MTV threw this promotional stint for their numero uno reality program's 20th season taking place in, where the fuck else?, Hollywood.
First and foremost, let me mention that A. Rob and Big is my new number one reality program on MTV, but after the series finale and numerous man-tears rolling off my face, I have to crawl back to the fishbowl of drunken hook ups and the most moronic debates on culture and lifestyle I have ever seen (a gorilla with down's syndrome and my ipod could have a more meaningful conversation on religion relations in the US than Parisa and Trisha's debate on Real World Sydney) and B. this season of the Real World: Hollywood is by far the most audacious casting I have seen .
For example, have you seen these superficial, mildly-offensive previews? Case in point: new blond bombshell Kimberly's answer to who should play her in a movie.
AND I QUOTE: "Paris Hilton. I looooooooovvvvvvvveeee her"
MTV really knows how to capture the culture and transition of a new generation by sweeping up seven of the biggest shallow, insanely hollow 'tards of our generation. They couldn't pick up one mildy intellegent person? Where is the Jacquese? The Teck? The Kelley? Fuck it, give me a libertarian fuck like Puck!?
But nope, we get attractive people who spend more time on their hair then the presidential race. Maybe my old age of 23 is catching up to me and I am out of touch with youth culture. Or maybe, just maybe, MTV is actually doing the right thing.
Case in point an article by Jeff Gordiner in Details magazine. In it, Gordiner asserts that The Real World, regardless of fist fights, drunken stupors, and a sexually-confused black man slapping a small white chick with Lyme disease, the show is an American classic.

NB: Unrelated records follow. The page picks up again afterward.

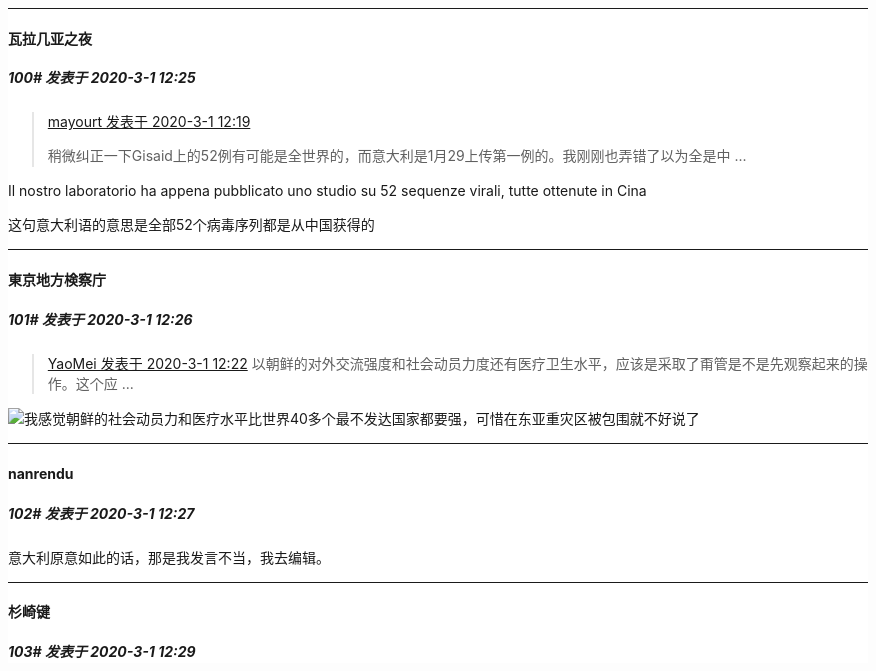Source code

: 





*****

####  瓦拉几亚之夜  
##### 100#       发表于 2020-3-1 12:25



<blockquote><a href="httphttps://bbs.saraba1st.com/2b/forum.php?mod=redirect&amp;goto=findpost&amp;pid=46578258&amp;ptid=1916532" target="_blank">mayourt 发表于 2020-3-1 12:19</a>

稍微纠正一下Gisaid上的52例有可能是全世界的，而意大利是1月29上传第一例的。我刚刚也弄错了以为全是中 ...</blockquote>
Il nostro laboratorio ha appena pubblicato uno studio su 52 sequenze virali, tutte ottenute in Cina

这句意大利语的意思是全部52个病毒序列都是从中国获得的







*****

####  東京地方検察庁  
##### 101#       发表于 2020-3-1 12:26



<blockquote><a href="httphttps://bbs.saraba1st.com/2b/forum.php?mod=redirect&amp;goto=findpost&amp;pid=46578284&amp;ptid=1916532" target="_blank">YaoMei 发表于 2020-3-1 12:22</a>
以朝鲜的对外交流强度和社会动员力度还有医疗卫生水平，应该是采取了甭管是不是先观察起来的操作。这个应 ...</blockquote>
<img src="https://static.saraba1st.com/image/smiley/face2017/067.png" referrerpolicy="no-referrer">我感觉朝鲜的社会动员力和医疗水平比世界40多个最不发达国家都要强，可惜在东亚重灾区被包围就不好说了







*****

####  nanrendu  
##### 102#       发表于 2020-3-1 12:27




意大利原意如此的话，那是我发言不当，我去编辑。







*****

####  杉崎键  
##### 103#       发表于 2020-3-1 12:29

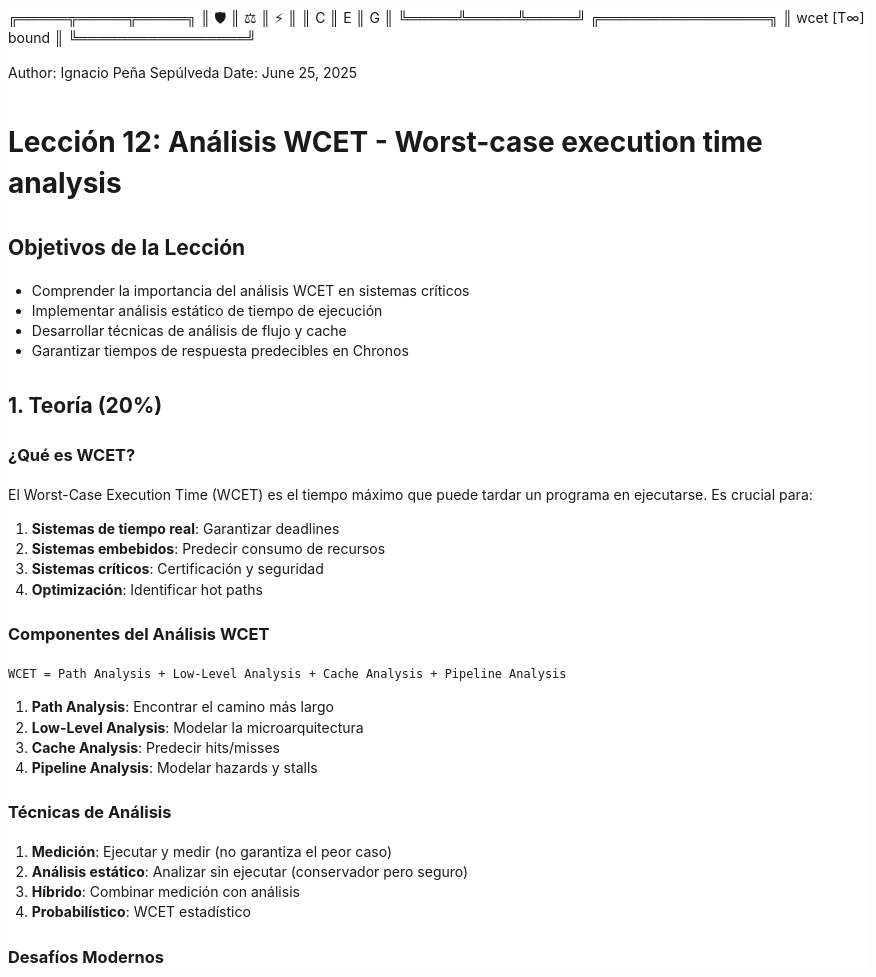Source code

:╔═════╦═════╦═════╗
║ 🛡️  ║ ⚖️  ║ ⚡  ║
║  C  ║  E  ║  G  ║
╚═════╩═════╩═════╝
╔═════════════════╗
║ wcet [T∞] bound ║
╚═════════════════╝

Author: Ignacio Peña Sepúlveda
Date: June 25, 2025


# Lección 12: Análisis WCET - Worst-case execution time analysis

## Objetivos de la Lección
- Comprender la importancia del análisis WCET en sistemas críticos
- Implementar análisis estático de tiempo de ejecución
- Desarrollar técnicas de análisis de flujo y cache
- Garantizar tiempos de respuesta predecibles en Chronos

## 1. Teoría (20%)

### ¿Qué es WCET?

El Worst-Case Execution Time (WCET) es el tiempo máximo que puede tardar un programa en ejecutarse. Es crucial para:

1. **Sistemas de tiempo real**: Garantizar deadlines
2. **Sistemas embebidos**: Predecir consumo de recursos
3. **Sistemas críticos**: Certificación y seguridad
4. **Optimización**: Identificar hot paths

### Componentes del Análisis WCET

```tempo
WCET = Path Analysis + Low-Level Analysis + Cache Analysis + Pipeline Analysis
```

1. **Path Analysis**: Encontrar el camino más largo
2. **Low-Level Analysis**: Modelar la microarquitectura
3. **Cache Analysis**: Predecir hits/misses
4. **Pipeline Analysis**: Modelar hazards y stalls

### Técnicas de Análisis

1. **Medición**: Ejecutar y medir (no garantiza el peor caso)
2. **Análisis estático**: Analizar sin ejecutar (conservador pero seguro)
3. **Híbrido**: Combinar medición con análisis
4. **Probabilístico**: WCET estadístico

### Desafíos Modernos
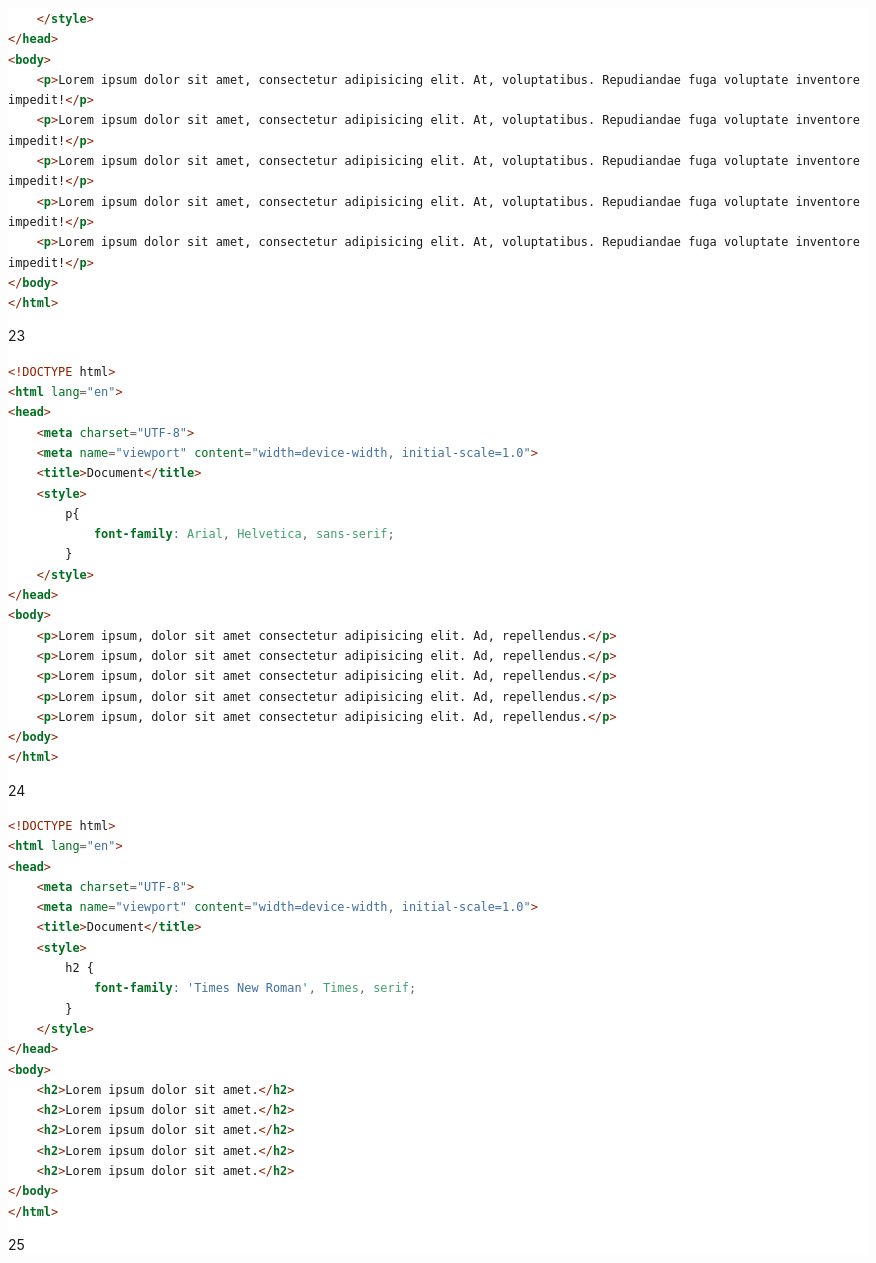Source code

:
 ```html
    </style>
</head>
<body>
    <p>Lorem ipsum dolor sit amet, consectetur adipisicing elit. At, voluptatibus. Repudiandae fuga voluptate inventore impedit!</p>
    <p>Lorem ipsum dolor sit amet, consectetur adipisicing elit. At, voluptatibus. Repudiandae fuga voluptate inventore impedit!</p>
    <p>Lorem ipsum dolor sit amet, consectetur adipisicing elit. At, voluptatibus. Repudiandae fuga voluptate inventore impedit!</p>
    <p>Lorem ipsum dolor sit amet, consectetur adipisicing elit. At, voluptatibus. Repudiandae fuga voluptate inventore impedit!</p>
    <p>Lorem ipsum dolor sit amet, consectetur adipisicing elit. At, voluptatibus. Repudiandae fuga voluptate inventore impedit!</p>
</body>
</html>
```
23
```html
<!DOCTYPE html>
<html lang="en">
<head>
    <meta charset="UTF-8">
    <meta name="viewport" content="width=device-width, initial-scale=1.0">
    <title>Document</title>
    <style>
        p{
            font-family: Arial, Helvetica, sans-serif;
        }
    </style>
</head>
<body>
    <p>Lorem ipsum, dolor sit amet consectetur adipisicing elit. Ad, repellendus.</p>
    <p>Lorem ipsum, dolor sit amet consectetur adipisicing elit. Ad, repellendus.</p>
    <p>Lorem ipsum, dolor sit amet consectetur adipisicing elit. Ad, repellendus.</p>
    <p>Lorem ipsum, dolor sit amet consectetur adipisicing elit. Ad, repellendus.</p>
    <p>Lorem ipsum, dolor sit amet consectetur adipisicing elit. Ad, repellendus.</p>
</body>
</html>
```
24
```html
<!DOCTYPE html>
<html lang="en">
<head>
    <meta charset="UTF-8">
    <meta name="viewport" content="width=device-width, initial-scale=1.0">
    <title>Document</title>
    <style>
        h2 {
            font-family: 'Times New Roman', Times, serif;
        }
    </style>
</head>
<body>
    <h2>Lorem ipsum dolor sit amet.</h2>
    <h2>Lorem ipsum dolor sit amet.</h2>
    <h2>Lorem ipsum dolor sit amet.</h2>
    <h2>Lorem ipsum dolor sit amet.</h2>
    <h2>Lorem ipsum dolor sit amet.</h2>
</body>
</html>
```
25
```html
```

"When The Real World made its debut 16 years ago, nobody knew that it would lead to today’s glut of reality programming. But as the series enters its 20th season, it’s begun to look like something we never expected it to be: an American classic," Gordiner said.
Among other things, Gordiner believes that the Real World opened the door for YouTube and Facebook.
"Flip through the book (Real World book) today and contemplate Kat’s favorite song (“Africa,” by Toto), Puck’s favorite snack (“Nuts, exotic ones”), and Becky’s preferred mode of transportation (“I usually walk”), and it doesn't take long to realize that you’re looking at an early, analog blueprint for a social-networking site: the beta version of Facebook. “We’re living in an age where everyone has to be famous,” Gordiner says. “There’s a current belief that every small thing I do is fascinating, so I’m going to share it with all my friends.” If you think about it, what The Real World ultimately wrought is the friending of America, a borderless and invisible network in which everyone’s on a first-name basis with everyone else. We started out with seven strangers. We ended up with thousands, maybe even millions, of best friends forever."